(Dataset entries)
=== Begin Enclosure ===
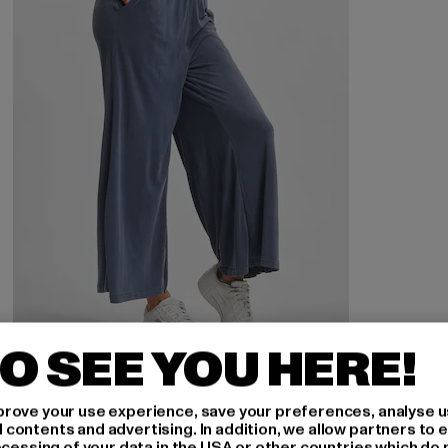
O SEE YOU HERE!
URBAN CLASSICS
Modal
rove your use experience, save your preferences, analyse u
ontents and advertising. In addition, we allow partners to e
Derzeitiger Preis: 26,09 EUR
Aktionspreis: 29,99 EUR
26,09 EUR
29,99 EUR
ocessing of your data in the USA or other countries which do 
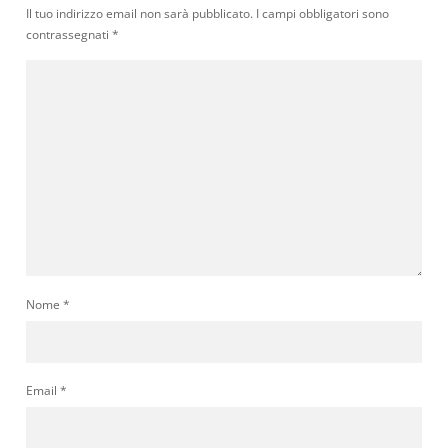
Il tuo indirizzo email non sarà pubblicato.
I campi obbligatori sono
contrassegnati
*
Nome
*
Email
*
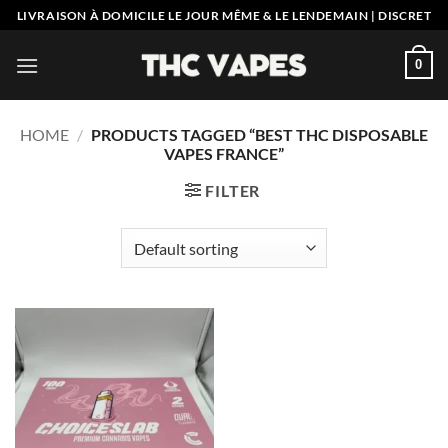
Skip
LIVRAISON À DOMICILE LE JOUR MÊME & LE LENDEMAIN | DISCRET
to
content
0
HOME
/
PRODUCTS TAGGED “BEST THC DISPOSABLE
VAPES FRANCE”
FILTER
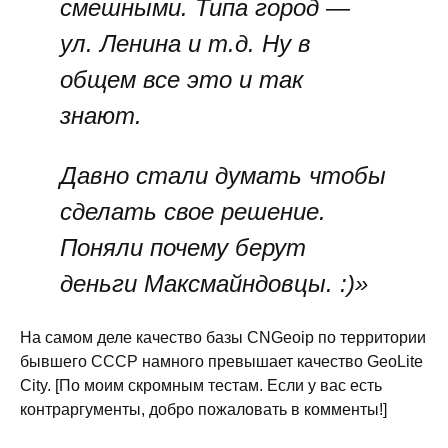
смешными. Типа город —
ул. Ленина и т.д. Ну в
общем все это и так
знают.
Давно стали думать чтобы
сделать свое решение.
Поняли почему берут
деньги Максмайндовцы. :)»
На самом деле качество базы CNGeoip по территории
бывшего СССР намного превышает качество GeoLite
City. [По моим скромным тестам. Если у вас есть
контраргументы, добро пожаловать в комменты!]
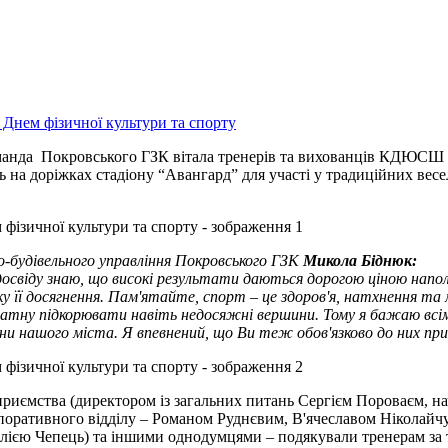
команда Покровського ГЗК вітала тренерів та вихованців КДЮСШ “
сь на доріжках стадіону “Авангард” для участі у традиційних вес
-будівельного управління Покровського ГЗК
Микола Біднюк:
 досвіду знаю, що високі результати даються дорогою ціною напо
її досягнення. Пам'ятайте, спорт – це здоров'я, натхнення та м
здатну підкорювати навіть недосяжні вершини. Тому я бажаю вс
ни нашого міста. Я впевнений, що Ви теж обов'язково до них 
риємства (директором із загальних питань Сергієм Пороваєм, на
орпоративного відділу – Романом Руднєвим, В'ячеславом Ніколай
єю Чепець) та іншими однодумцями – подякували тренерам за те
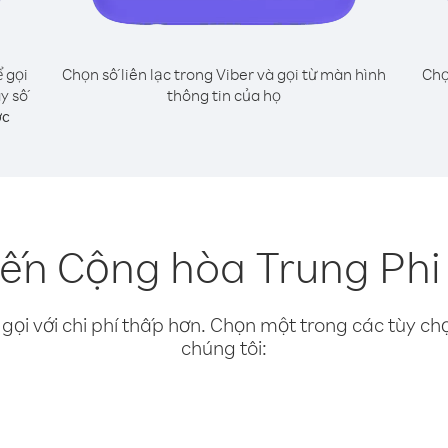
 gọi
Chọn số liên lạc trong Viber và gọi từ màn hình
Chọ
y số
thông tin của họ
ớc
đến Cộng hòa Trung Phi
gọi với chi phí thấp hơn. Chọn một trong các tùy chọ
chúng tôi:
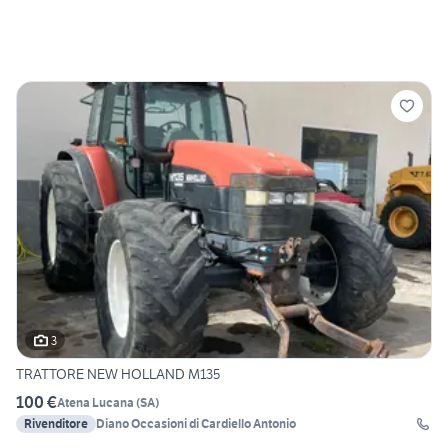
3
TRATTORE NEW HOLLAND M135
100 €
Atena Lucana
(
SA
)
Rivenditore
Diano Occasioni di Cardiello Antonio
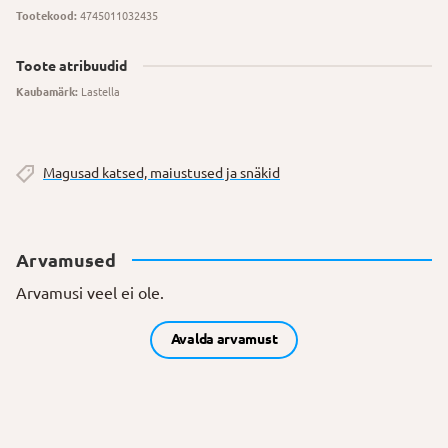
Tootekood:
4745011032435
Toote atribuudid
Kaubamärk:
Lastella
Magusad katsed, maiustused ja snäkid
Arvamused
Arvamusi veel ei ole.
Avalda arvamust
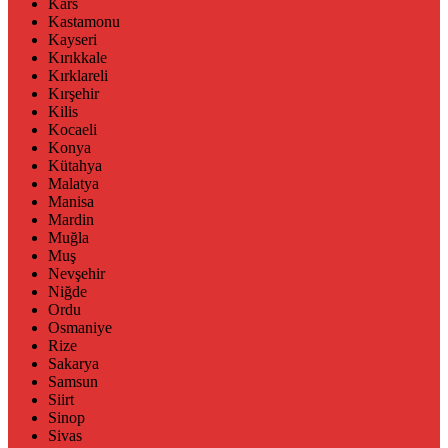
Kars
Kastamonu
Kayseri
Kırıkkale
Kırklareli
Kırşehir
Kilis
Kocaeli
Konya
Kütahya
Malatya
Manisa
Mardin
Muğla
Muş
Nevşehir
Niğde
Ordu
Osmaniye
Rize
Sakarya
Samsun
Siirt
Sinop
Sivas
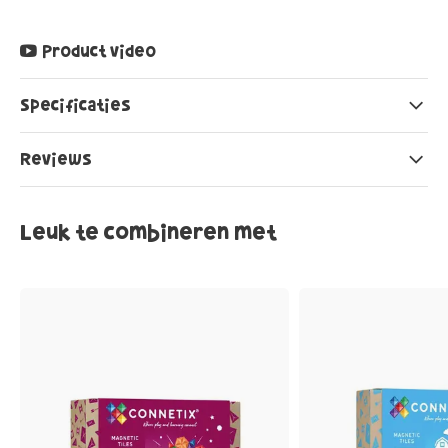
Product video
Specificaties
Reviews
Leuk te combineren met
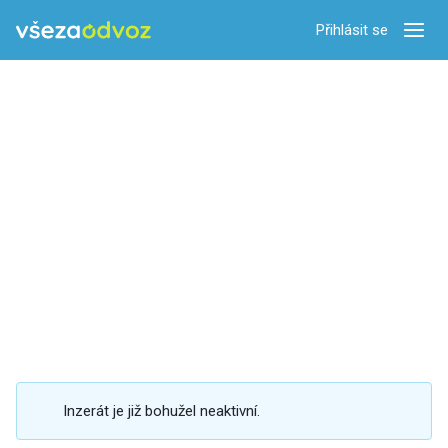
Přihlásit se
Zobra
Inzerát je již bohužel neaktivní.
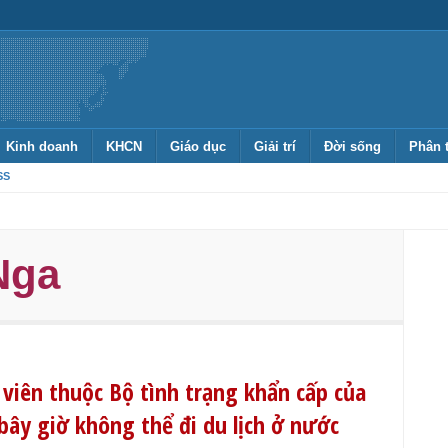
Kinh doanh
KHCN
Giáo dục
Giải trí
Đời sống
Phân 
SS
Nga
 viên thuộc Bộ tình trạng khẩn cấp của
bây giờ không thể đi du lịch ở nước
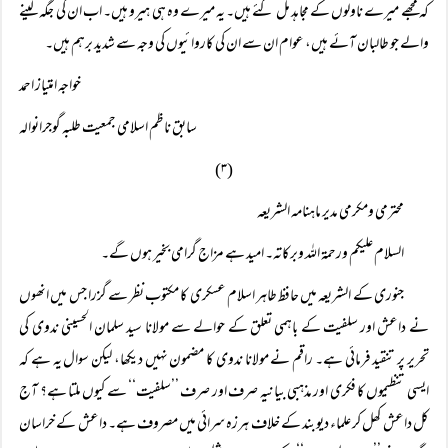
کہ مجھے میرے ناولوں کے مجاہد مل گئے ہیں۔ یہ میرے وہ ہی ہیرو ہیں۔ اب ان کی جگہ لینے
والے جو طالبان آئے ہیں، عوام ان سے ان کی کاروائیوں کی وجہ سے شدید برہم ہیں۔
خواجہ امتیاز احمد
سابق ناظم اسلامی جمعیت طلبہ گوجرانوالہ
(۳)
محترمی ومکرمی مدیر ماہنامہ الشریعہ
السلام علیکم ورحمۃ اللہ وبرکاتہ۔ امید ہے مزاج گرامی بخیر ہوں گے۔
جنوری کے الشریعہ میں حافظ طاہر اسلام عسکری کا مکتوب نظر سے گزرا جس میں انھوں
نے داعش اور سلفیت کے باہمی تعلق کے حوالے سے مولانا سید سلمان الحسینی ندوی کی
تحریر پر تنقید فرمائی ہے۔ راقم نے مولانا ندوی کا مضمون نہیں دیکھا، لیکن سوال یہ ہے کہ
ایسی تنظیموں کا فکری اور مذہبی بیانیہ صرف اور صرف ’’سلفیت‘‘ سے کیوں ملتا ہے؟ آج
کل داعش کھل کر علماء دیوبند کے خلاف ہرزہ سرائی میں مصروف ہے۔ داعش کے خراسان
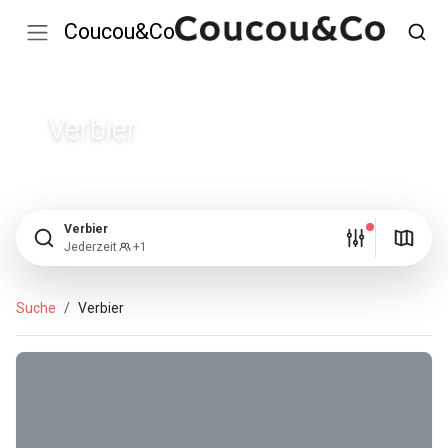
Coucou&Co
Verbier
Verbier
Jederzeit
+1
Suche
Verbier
=== End Enclosure ===
=== Begin Enclosure ===
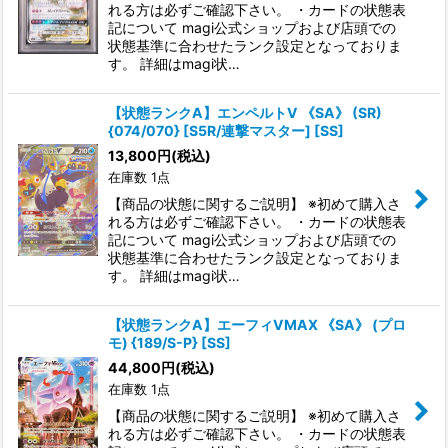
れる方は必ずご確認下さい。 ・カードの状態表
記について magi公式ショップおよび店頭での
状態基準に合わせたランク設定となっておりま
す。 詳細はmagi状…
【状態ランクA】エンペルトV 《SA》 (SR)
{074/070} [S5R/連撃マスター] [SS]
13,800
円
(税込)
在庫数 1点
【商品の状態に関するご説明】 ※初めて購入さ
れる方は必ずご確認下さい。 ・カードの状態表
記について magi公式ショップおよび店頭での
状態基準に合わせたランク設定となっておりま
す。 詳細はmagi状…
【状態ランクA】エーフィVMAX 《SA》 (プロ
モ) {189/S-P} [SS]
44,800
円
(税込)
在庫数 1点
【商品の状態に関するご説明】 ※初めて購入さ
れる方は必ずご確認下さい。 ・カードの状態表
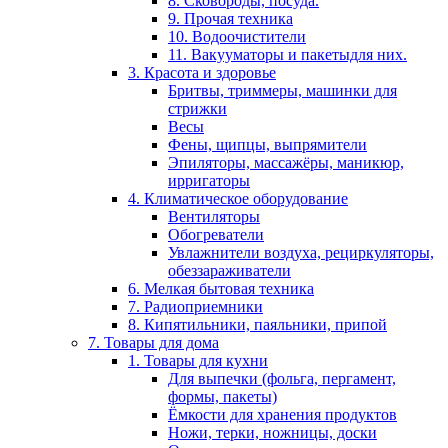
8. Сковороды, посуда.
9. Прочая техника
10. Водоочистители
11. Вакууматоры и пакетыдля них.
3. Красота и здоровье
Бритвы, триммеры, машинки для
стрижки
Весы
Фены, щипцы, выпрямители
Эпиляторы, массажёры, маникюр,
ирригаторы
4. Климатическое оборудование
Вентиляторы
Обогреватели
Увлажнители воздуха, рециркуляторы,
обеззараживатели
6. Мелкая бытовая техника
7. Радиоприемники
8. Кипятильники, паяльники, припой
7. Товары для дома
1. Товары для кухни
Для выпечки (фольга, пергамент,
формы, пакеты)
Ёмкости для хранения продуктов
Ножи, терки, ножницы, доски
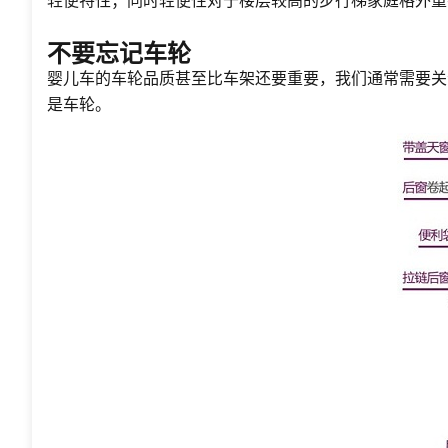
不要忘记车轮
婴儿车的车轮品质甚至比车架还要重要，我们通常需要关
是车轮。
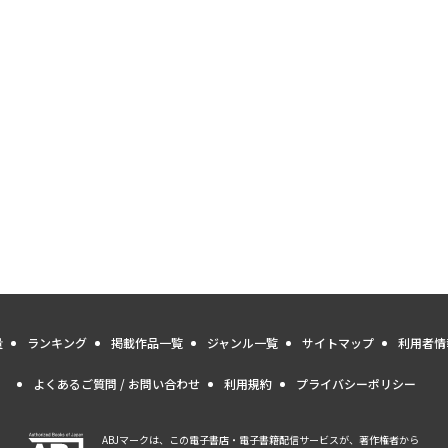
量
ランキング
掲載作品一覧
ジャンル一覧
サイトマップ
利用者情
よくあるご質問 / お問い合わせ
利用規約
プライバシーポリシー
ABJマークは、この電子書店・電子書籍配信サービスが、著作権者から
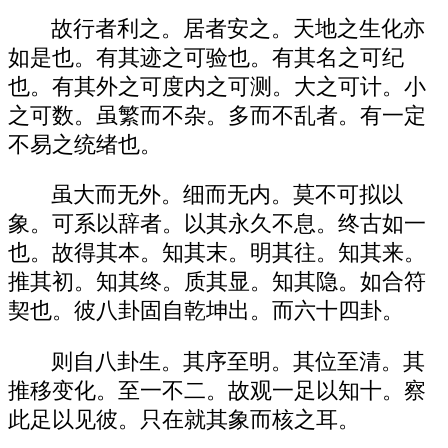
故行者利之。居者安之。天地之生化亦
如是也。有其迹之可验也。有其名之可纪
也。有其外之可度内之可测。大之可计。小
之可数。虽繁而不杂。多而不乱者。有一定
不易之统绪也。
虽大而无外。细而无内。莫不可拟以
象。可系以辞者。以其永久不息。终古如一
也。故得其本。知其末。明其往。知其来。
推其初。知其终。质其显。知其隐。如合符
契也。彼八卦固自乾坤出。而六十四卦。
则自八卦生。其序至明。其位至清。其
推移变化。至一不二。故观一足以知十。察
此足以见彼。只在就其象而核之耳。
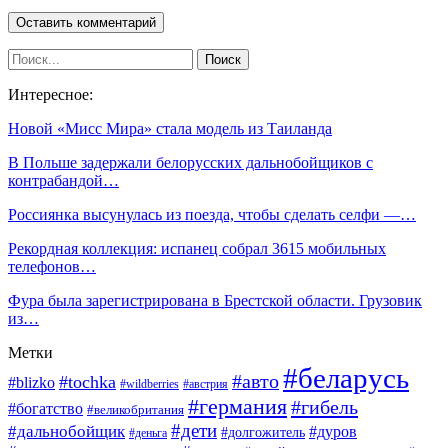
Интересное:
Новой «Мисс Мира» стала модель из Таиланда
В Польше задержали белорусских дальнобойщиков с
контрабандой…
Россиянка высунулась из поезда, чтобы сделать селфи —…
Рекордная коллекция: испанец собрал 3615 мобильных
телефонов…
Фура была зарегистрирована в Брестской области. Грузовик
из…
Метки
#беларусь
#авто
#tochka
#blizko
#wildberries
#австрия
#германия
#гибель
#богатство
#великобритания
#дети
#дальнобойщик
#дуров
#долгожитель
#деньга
=== End Enclosure ===
=== Begin Enclosure ===
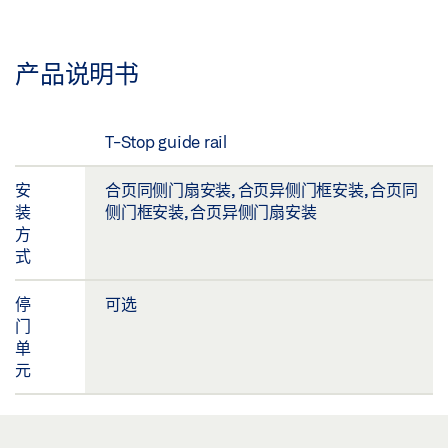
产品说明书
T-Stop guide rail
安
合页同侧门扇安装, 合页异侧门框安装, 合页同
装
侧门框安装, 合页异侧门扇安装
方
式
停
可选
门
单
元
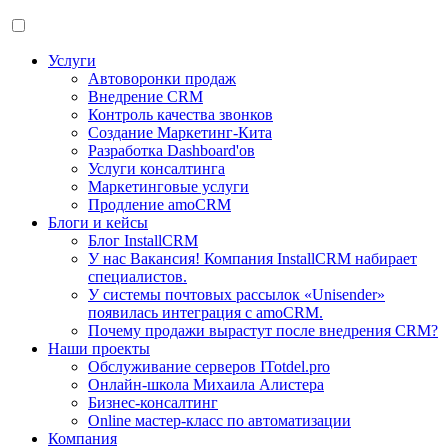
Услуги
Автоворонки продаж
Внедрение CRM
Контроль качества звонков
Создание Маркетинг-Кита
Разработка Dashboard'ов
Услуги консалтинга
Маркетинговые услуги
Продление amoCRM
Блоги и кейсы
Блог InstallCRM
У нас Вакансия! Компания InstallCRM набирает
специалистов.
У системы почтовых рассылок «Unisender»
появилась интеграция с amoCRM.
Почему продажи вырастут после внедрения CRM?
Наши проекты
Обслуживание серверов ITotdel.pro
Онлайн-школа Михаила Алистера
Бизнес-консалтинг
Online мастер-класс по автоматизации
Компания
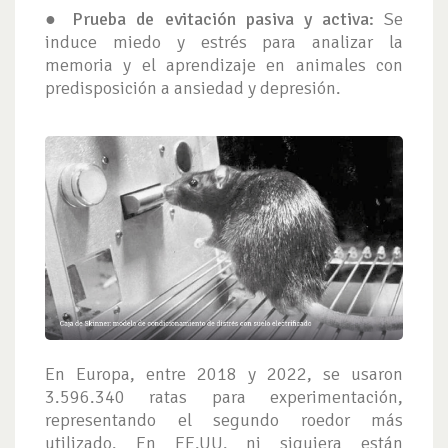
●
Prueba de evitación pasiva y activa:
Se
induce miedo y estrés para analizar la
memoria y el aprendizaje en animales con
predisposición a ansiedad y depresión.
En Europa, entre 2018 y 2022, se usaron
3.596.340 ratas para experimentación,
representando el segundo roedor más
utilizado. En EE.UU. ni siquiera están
=== End Enclosure ===
• [Task description] Filter the entries down to the lines containing "Покровського". Copy each of those lines.

• [Output for this exercise]
команда Покровського ГЗК вітала тренерів та вихованців КДЮСШ “
-будівельного управління Покровського ГЗК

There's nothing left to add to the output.